# [What to produce]
Take the lines below from the one with "12: (52, 52)" through the one with "38: (93, 444)" and retype them exactly. Include nothing else, and no pictures.

Raw data below:

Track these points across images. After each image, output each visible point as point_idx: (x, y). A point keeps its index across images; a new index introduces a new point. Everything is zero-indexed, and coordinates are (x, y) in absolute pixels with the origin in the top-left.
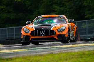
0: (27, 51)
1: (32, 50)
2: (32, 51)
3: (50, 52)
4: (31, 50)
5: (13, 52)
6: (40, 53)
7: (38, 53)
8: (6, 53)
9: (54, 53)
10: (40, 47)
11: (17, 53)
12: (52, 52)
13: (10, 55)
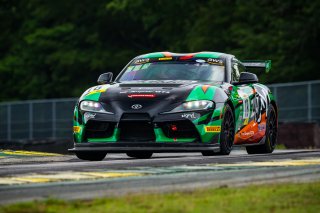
0: (140, 176)
1: (159, 176)
2: (159, 179)
3: (217, 183)
4: (155, 176)
5: (94, 181)
6: (184, 187)
7: (178, 187)
8: (72, 182)
9: (230, 186)
10: (184, 167)
11: (109, 184)
12: (223, 182)
13: (84, 190)
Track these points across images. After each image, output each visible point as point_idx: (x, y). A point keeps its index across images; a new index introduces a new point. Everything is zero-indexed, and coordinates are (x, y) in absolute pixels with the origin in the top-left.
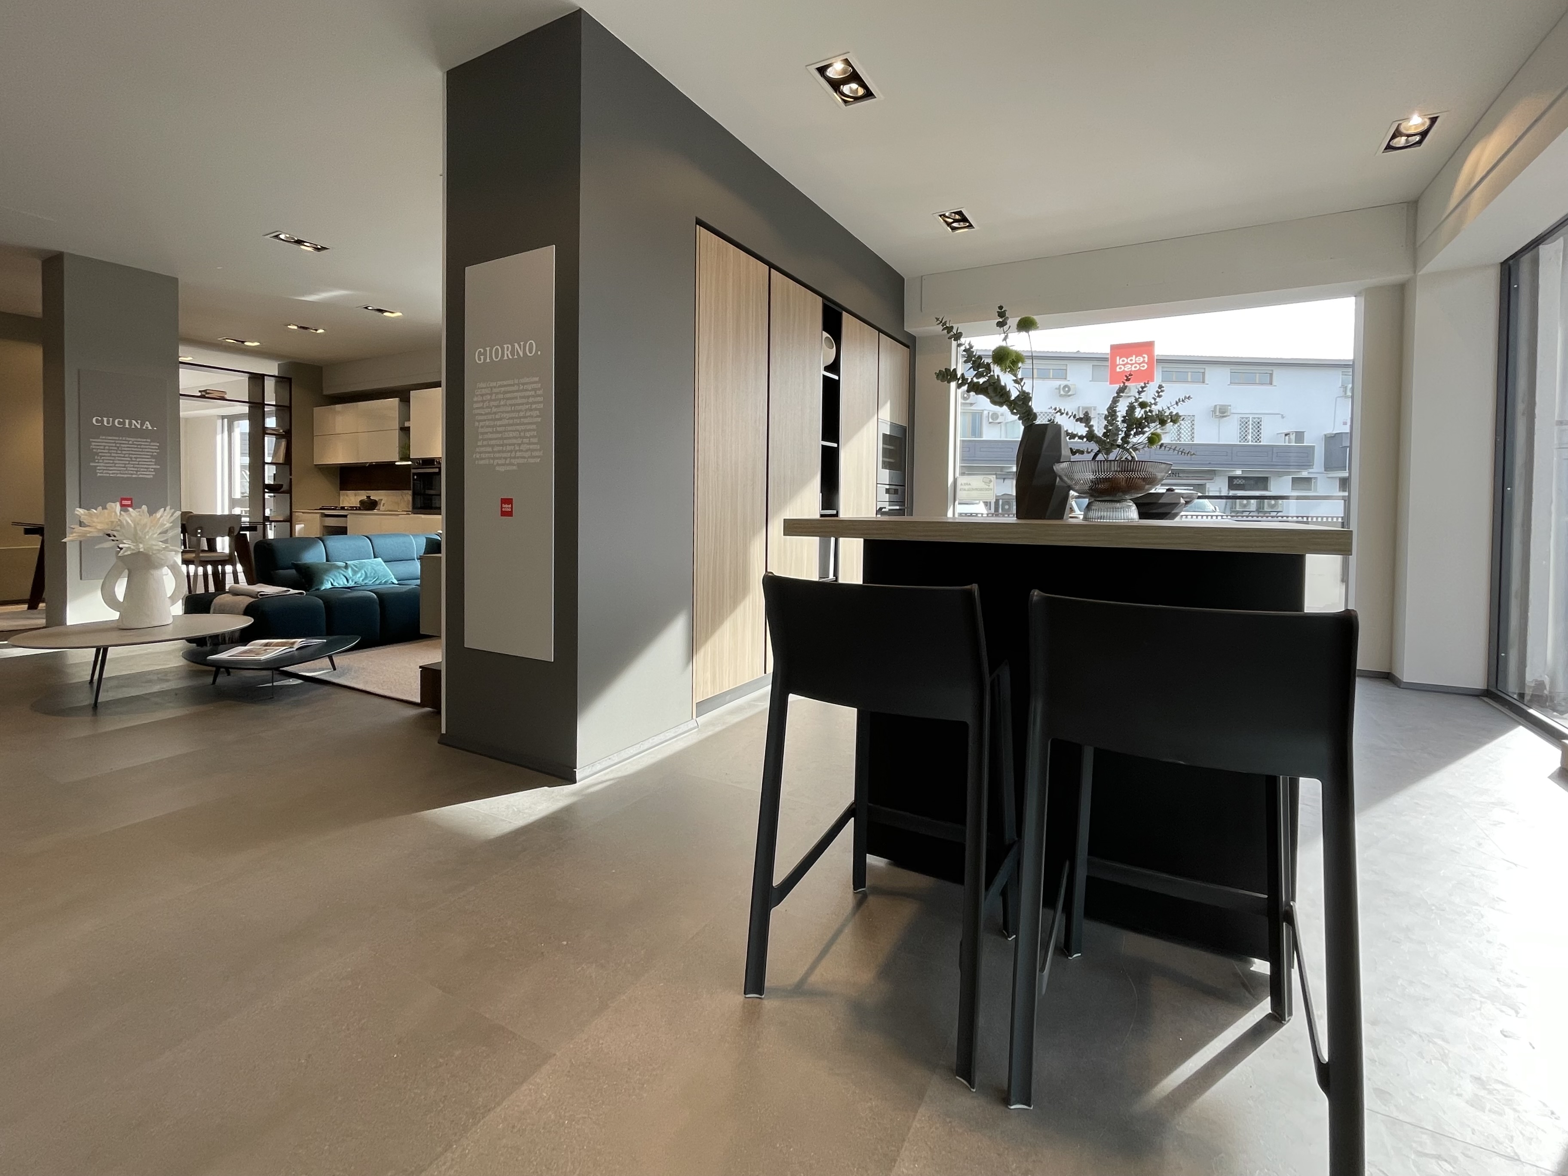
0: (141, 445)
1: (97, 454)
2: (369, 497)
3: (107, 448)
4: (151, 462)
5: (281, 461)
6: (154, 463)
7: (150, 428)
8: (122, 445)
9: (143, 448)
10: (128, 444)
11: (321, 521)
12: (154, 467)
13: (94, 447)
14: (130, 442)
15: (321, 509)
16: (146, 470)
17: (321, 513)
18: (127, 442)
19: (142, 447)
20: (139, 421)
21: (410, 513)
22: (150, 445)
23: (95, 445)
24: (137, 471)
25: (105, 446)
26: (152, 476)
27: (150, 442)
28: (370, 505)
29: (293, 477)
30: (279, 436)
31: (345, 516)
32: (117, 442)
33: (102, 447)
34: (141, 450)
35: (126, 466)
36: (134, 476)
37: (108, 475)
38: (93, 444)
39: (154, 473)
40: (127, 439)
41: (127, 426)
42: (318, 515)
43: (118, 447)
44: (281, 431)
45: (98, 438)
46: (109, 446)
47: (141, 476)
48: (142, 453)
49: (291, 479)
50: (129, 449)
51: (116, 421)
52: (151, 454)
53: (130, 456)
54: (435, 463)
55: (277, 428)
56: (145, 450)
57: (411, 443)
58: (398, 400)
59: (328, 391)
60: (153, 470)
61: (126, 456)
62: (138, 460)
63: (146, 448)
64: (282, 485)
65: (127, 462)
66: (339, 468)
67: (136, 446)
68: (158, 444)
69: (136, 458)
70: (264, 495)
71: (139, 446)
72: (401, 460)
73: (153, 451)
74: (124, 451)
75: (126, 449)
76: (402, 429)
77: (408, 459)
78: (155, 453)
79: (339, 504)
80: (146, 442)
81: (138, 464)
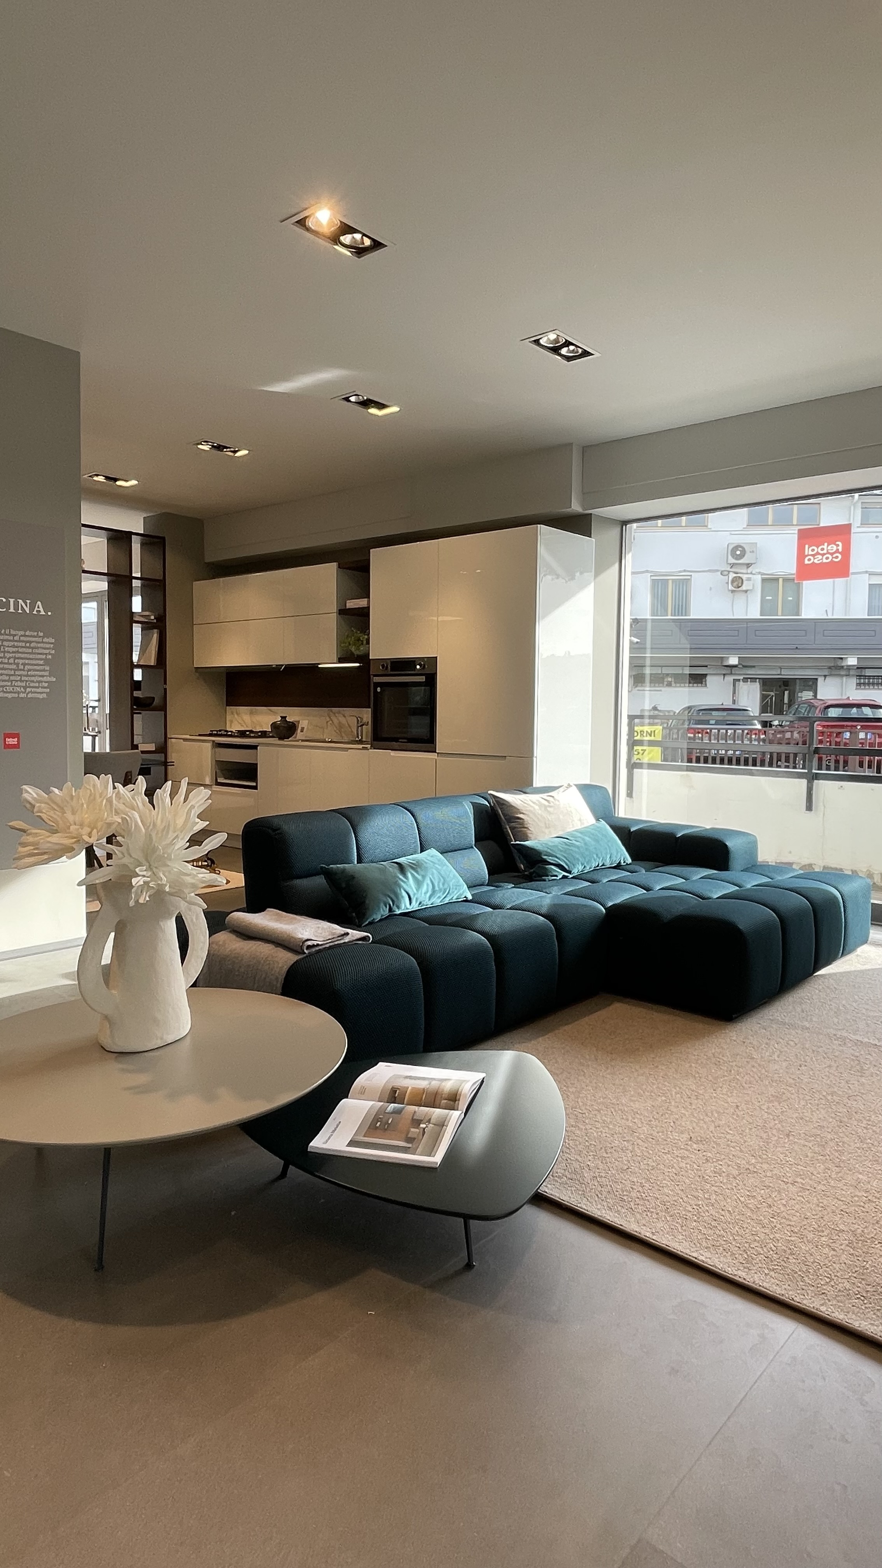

End of Raw data.

# [Response to the exercise]
12: (52, 52)
13: (10, 55)
0: (140, 176)
1: (159, 176)
2: (159, 179)
3: (217, 183)
4: (155, 176)
5: (94, 181)
6: (184, 187)
7: (178, 187)
8: (72, 182)
9: (230, 186)
10: (184, 167)
11: (109, 184)
12: (223, 182)
13: (84, 190)
Track these points across images. After each image, output each visible point as point_idx: (x, y). A point keeps its index across images; a new index introduces a new point. Everything is zero-indexed, and coordinates are (x, y) in absolute pixels with the origin in the top-left.
0: (141, 445)
1: (97, 454)
2: (369, 497)
3: (107, 448)
4: (151, 462)
5: (281, 461)
6: (154, 463)
7: (150, 428)
8: (122, 445)
9: (143, 448)
10: (128, 444)
11: (321, 521)
12: (154, 467)
13: (94, 447)
14: (130, 442)
15: (321, 509)
16: (146, 470)
17: (321, 513)
18: (127, 442)
19: (142, 447)
20: (139, 421)
21: (410, 513)
22: (150, 445)
23: (95, 445)
24: (137, 471)
25: (105, 446)
26: (152, 476)
27: (150, 442)
28: (370, 505)
29: (293, 477)
30: (279, 436)
31: (345, 516)
32: (117, 442)
33: (102, 447)
34: (141, 450)
35: (126, 466)
36: (134, 476)
37: (108, 475)
38: (93, 444)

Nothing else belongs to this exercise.